**** Collected material
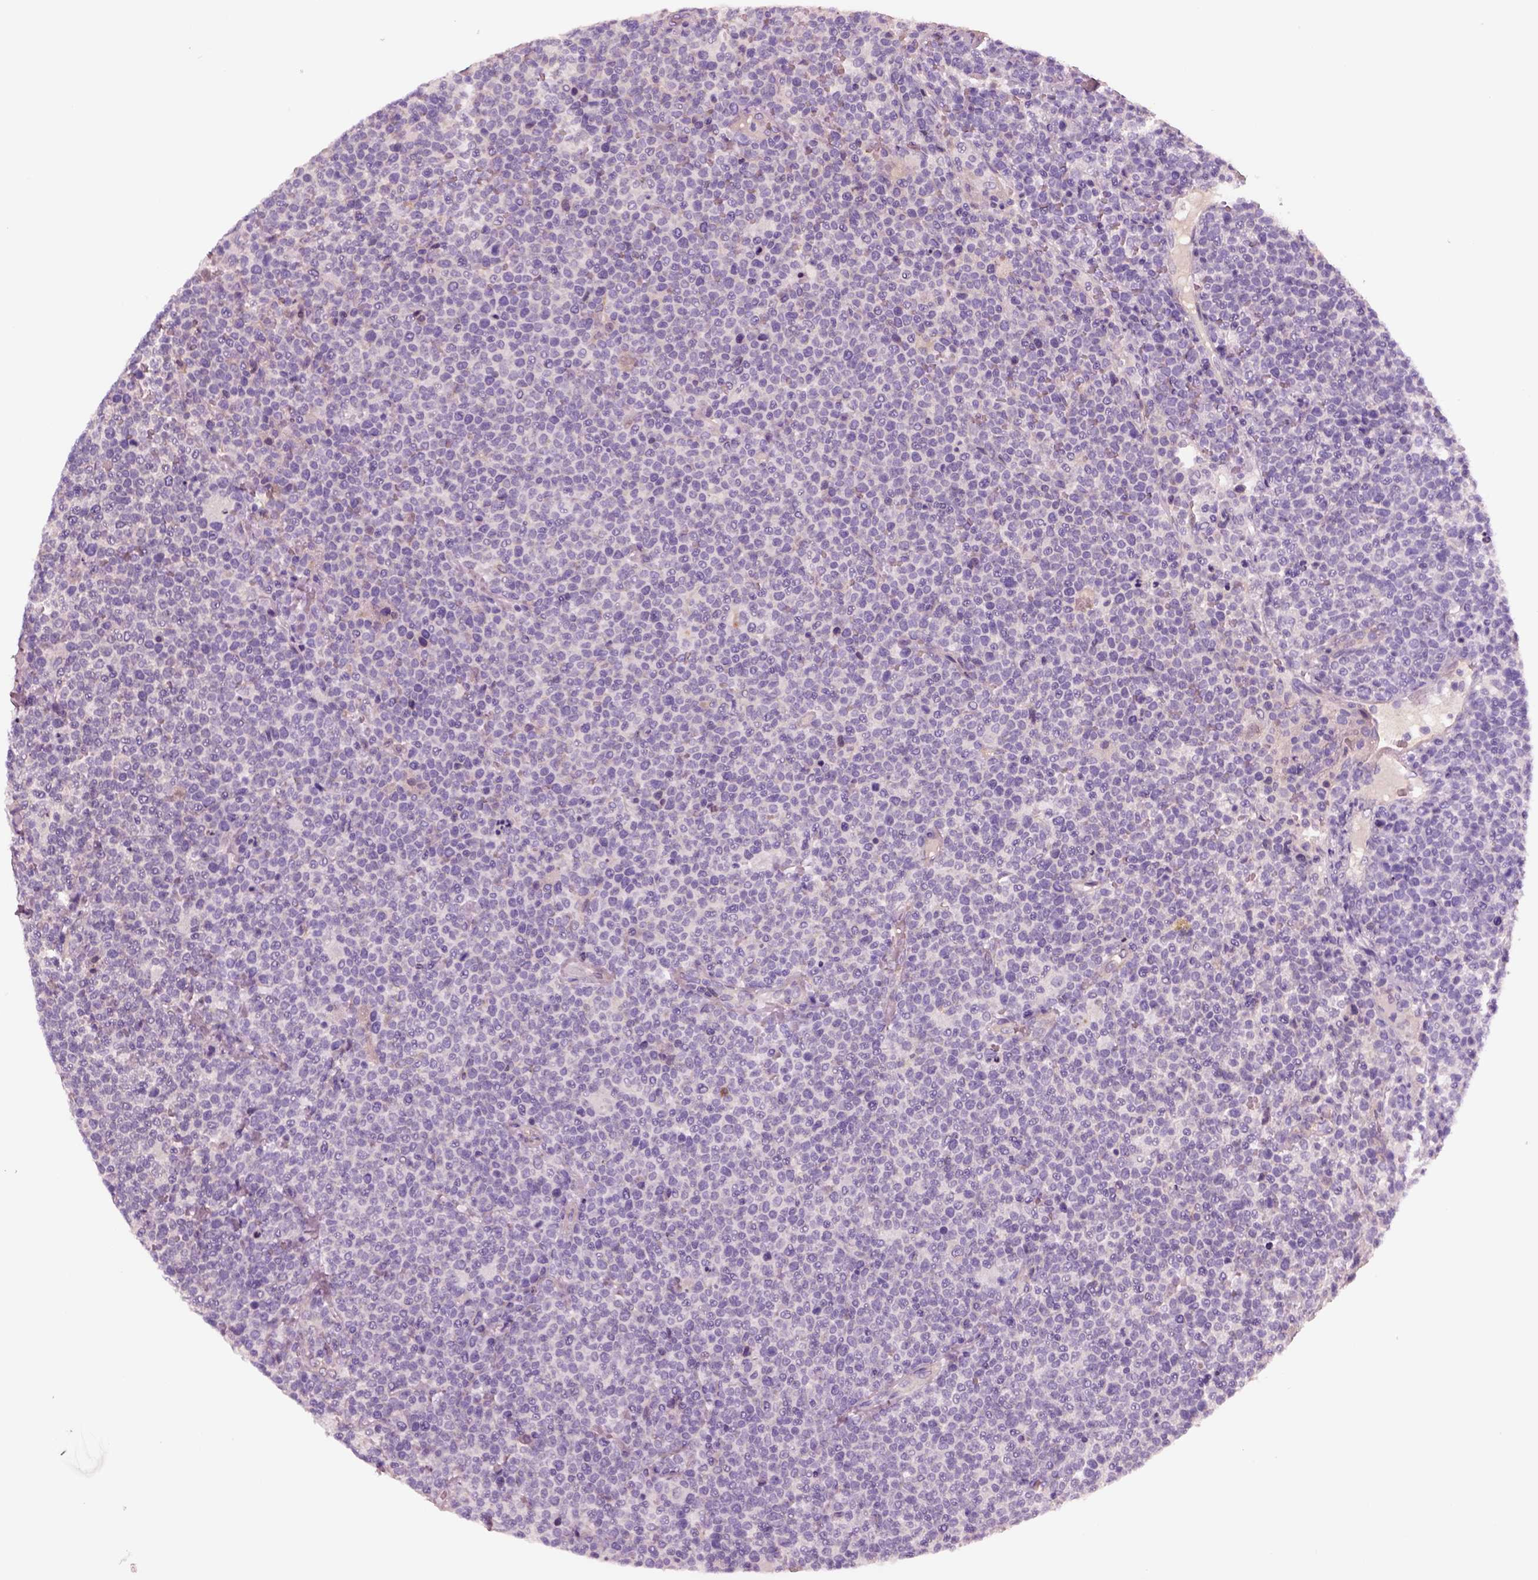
{"staining": {"intensity": "negative", "quantity": "none", "location": "none"}, "tissue": "lymphoma", "cell_type": "Tumor cells", "image_type": "cancer", "snomed": [{"axis": "morphology", "description": "Malignant lymphoma, non-Hodgkin's type, High grade"}, {"axis": "topography", "description": "Lymph node"}], "caption": "Immunohistochemistry (IHC) photomicrograph of neoplastic tissue: human malignant lymphoma, non-Hodgkin's type (high-grade) stained with DAB (3,3'-diaminobenzidine) exhibits no significant protein staining in tumor cells.", "gene": "IGLL1", "patient": {"sex": "male", "age": 61}}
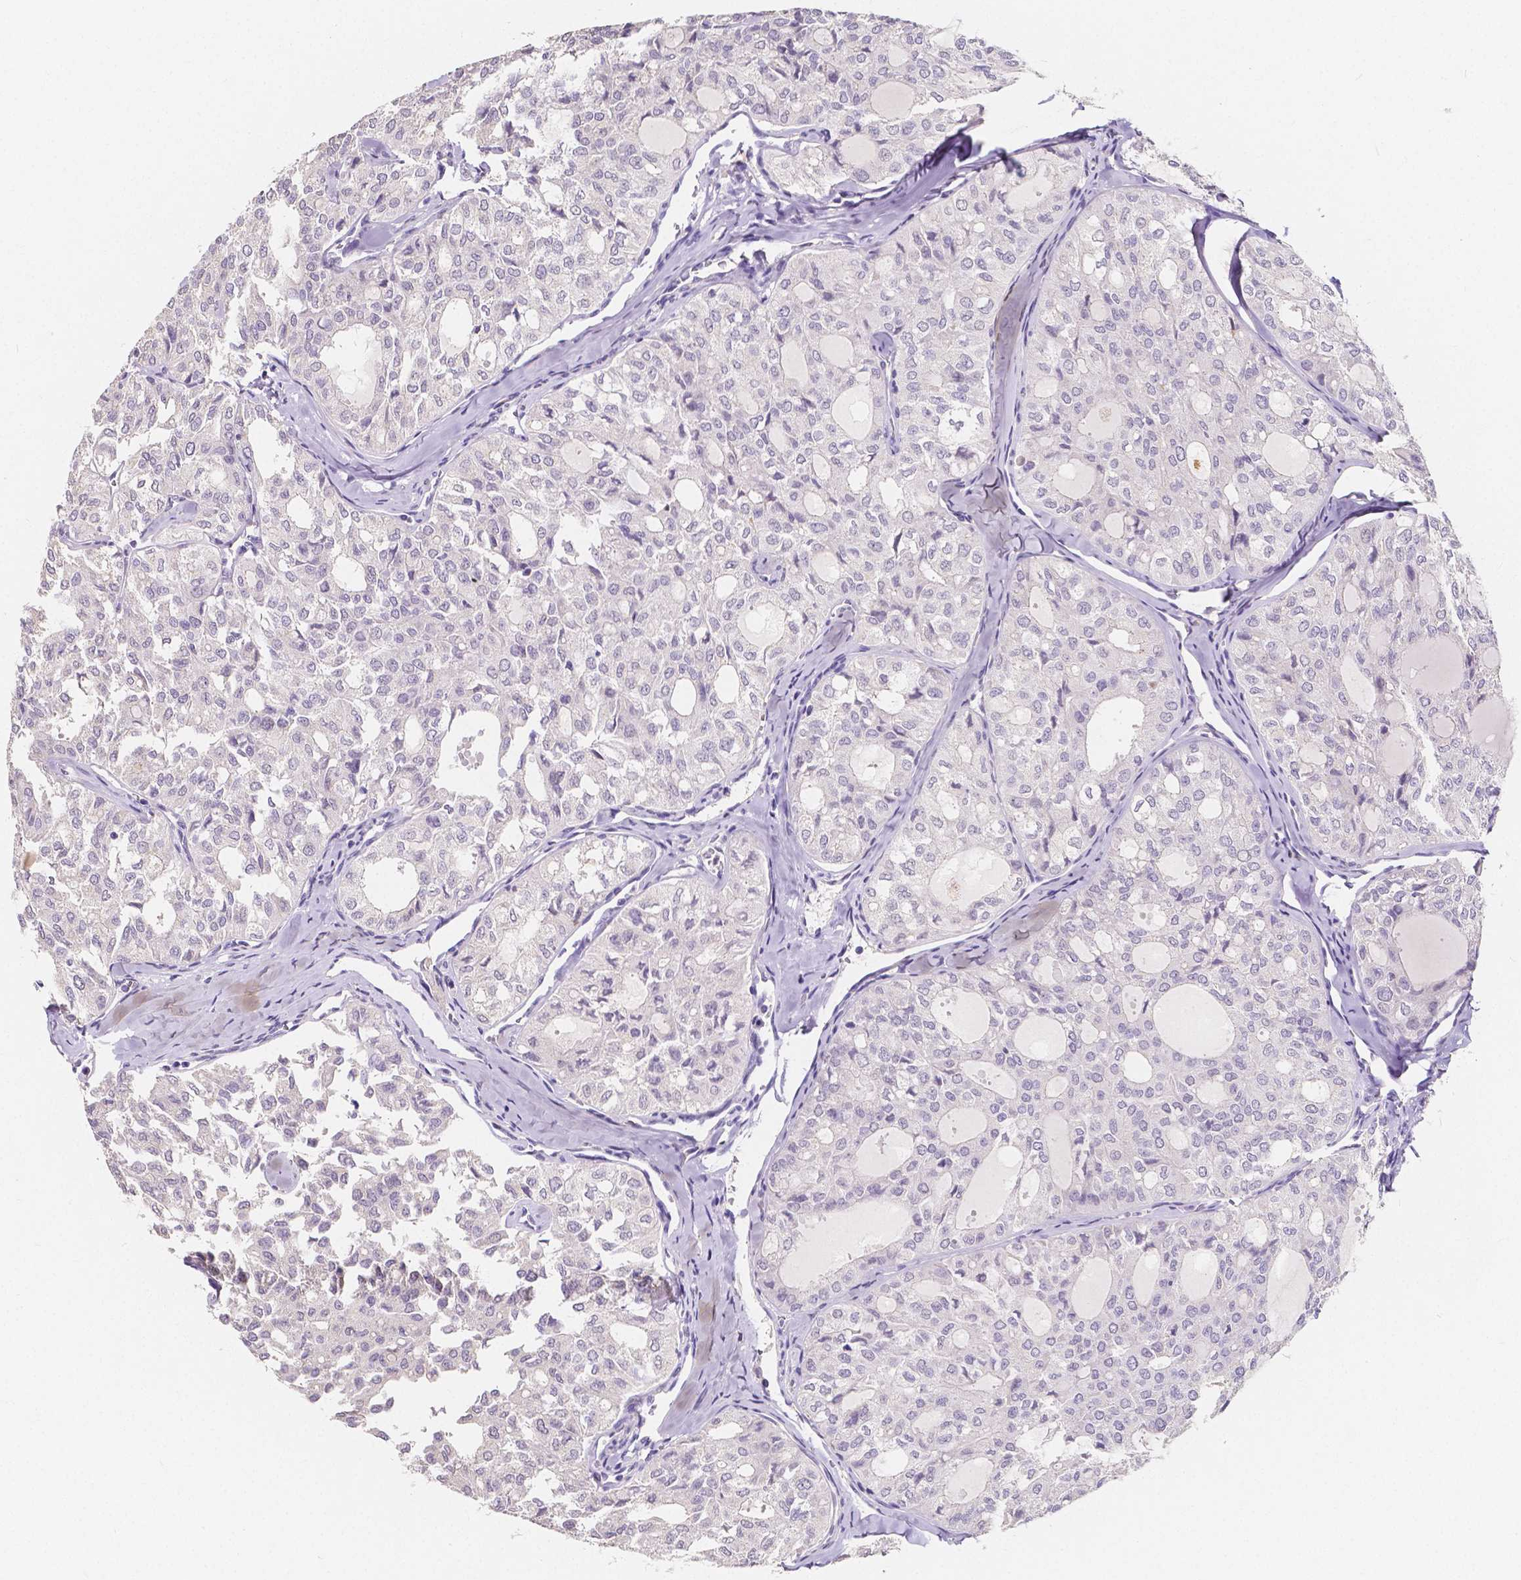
{"staining": {"intensity": "negative", "quantity": "none", "location": "none"}, "tissue": "thyroid cancer", "cell_type": "Tumor cells", "image_type": "cancer", "snomed": [{"axis": "morphology", "description": "Follicular adenoma carcinoma, NOS"}, {"axis": "topography", "description": "Thyroid gland"}], "caption": "DAB (3,3'-diaminobenzidine) immunohistochemical staining of thyroid follicular adenoma carcinoma shows no significant expression in tumor cells. (Stains: DAB immunohistochemistry with hematoxylin counter stain, Microscopy: brightfield microscopy at high magnification).", "gene": "ACP5", "patient": {"sex": "male", "age": 75}}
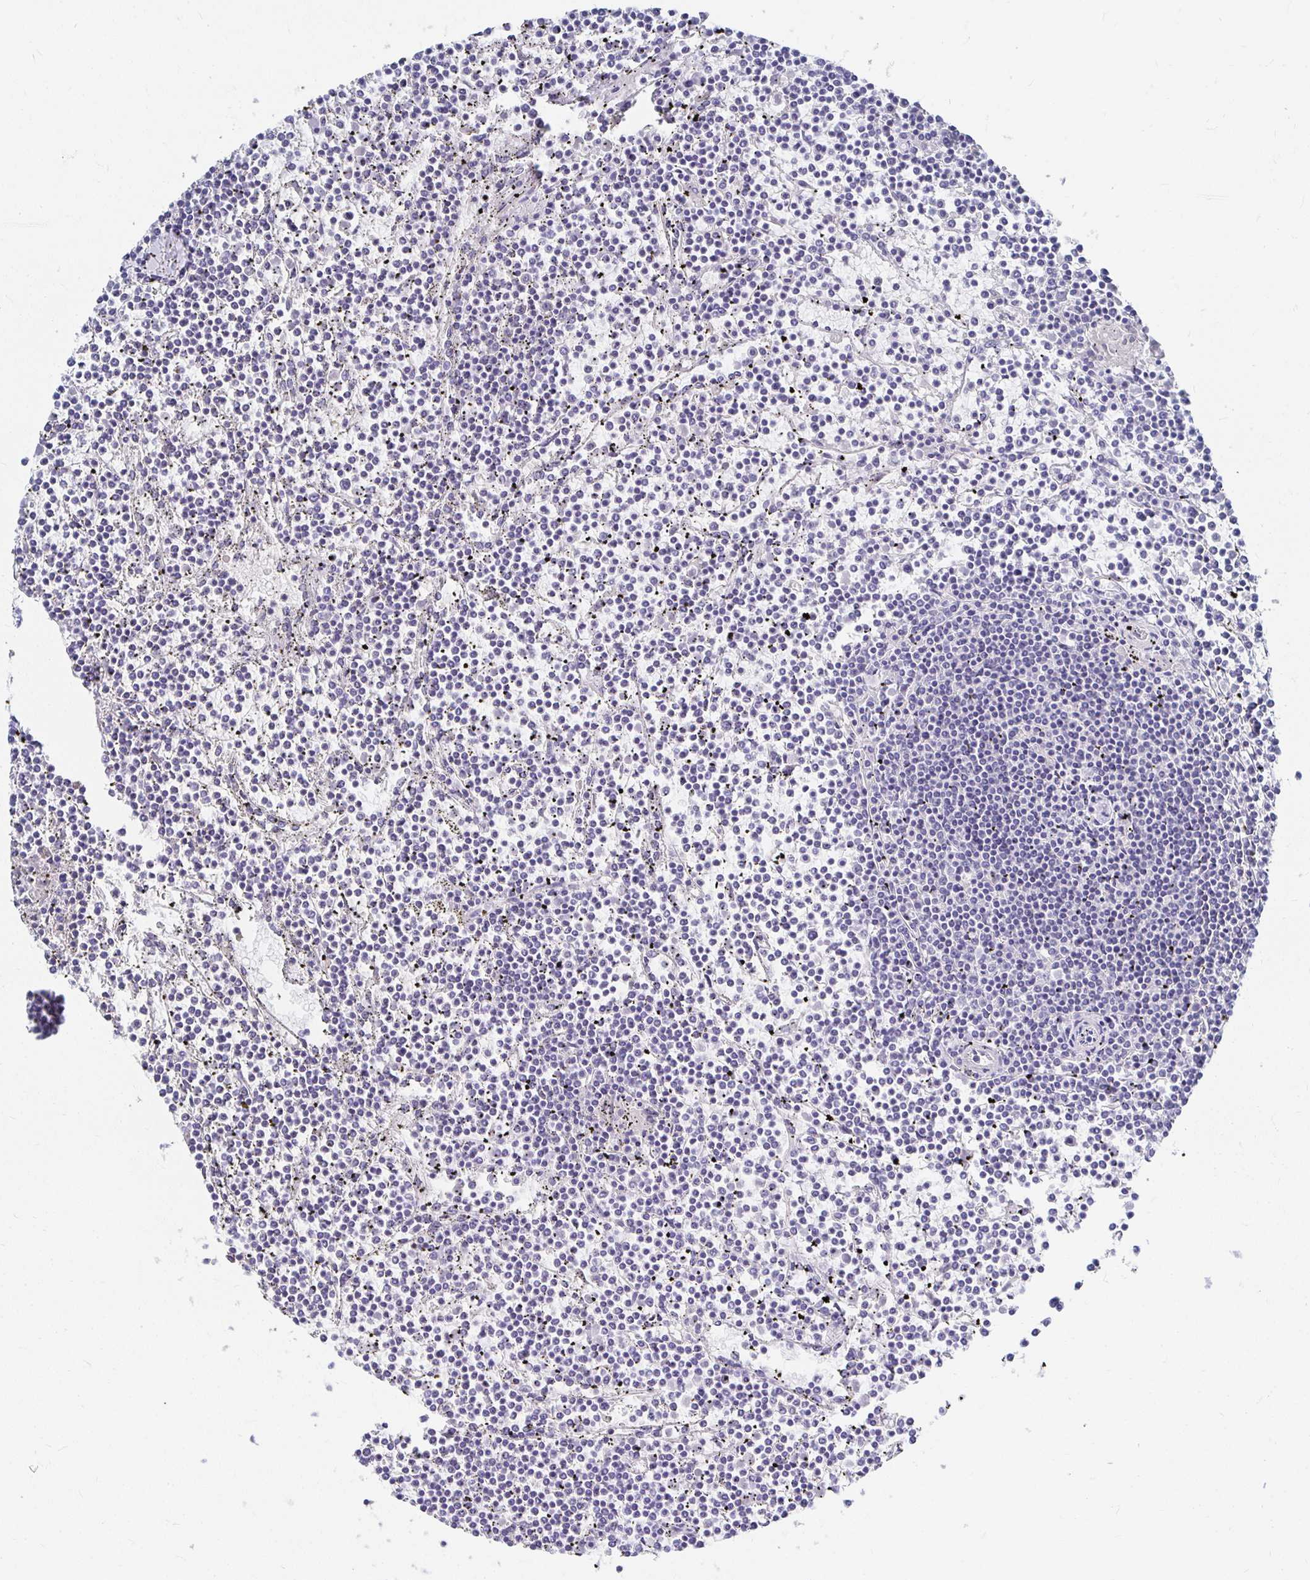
{"staining": {"intensity": "negative", "quantity": "none", "location": "none"}, "tissue": "lymphoma", "cell_type": "Tumor cells", "image_type": "cancer", "snomed": [{"axis": "morphology", "description": "Malignant lymphoma, non-Hodgkin's type, Low grade"}, {"axis": "topography", "description": "Spleen"}], "caption": "Tumor cells show no significant positivity in malignant lymphoma, non-Hodgkin's type (low-grade). Nuclei are stained in blue.", "gene": "CLIC3", "patient": {"sex": "female", "age": 19}}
********
§ What this task involves:
Repeat the listing exactly, minus its pictures.

§ The completed task:
{"staining": {"intensity": "negative", "quantity": "none", "location": "none"}, "tissue": "lymphoma", "cell_type": "Tumor cells", "image_type": "cancer", "snomed": [{"axis": "morphology", "description": "Malignant lymphoma, non-Hodgkin's type, High grade"}, {"axis": "topography", "description": "Lymph node"}], "caption": "Immunohistochemistry (IHC) photomicrograph of neoplastic tissue: human malignant lymphoma, non-Hodgkin's type (high-grade) stained with DAB (3,3'-diaminobenzidine) exhibits no significant protein staining in tumor cells.", "gene": "IGLL1", "patient": {"sex": "male", "age": 61}}
{"staining": {"intensity": "negative", "quantity": "none", "location": "none"}, "tissue": "thyroid cancer", "cell_type": "Tumor cells", "image_type": "cancer", "snomed": [{"axis": "morphology", "description": "Follicular adenoma carcinoma, NOS"}, {"axis": "topography", "description": "Thyroid gland"}], "caption": "DAB (3,3'-diaminobenzidine) immunohistochemical staining of thyroid follicular adenoma carcinoma shows no significant expression in tumor cells. (Stains: DAB immunohistochemistry with hematoxylin counter stain, Microscopy: brightfield microscopy at high magnification).", "gene": "ACP5", "patient": {"sex": "male", "age": 75}}
{"staining": {"intensity": "negative", "quantity": "none", "location": "none"}, "tissue": "lymphoma", "cell_type": "Tumor cells", "image_type": "cancer", "snomed": [{"axis": "morphology", "description": "Malignant lymphoma, non-Hodgkin's type, Low grade"}, {"axis": "topography", "description": "Spleen"}], "caption": "Tumor cells show no significant positivity in malignant lymphoma, non-Hodgkin's type (low-grade). Nuclei are stained in blue.", "gene": "CLIC3", "patient": {"sex": "female", "age": 19}}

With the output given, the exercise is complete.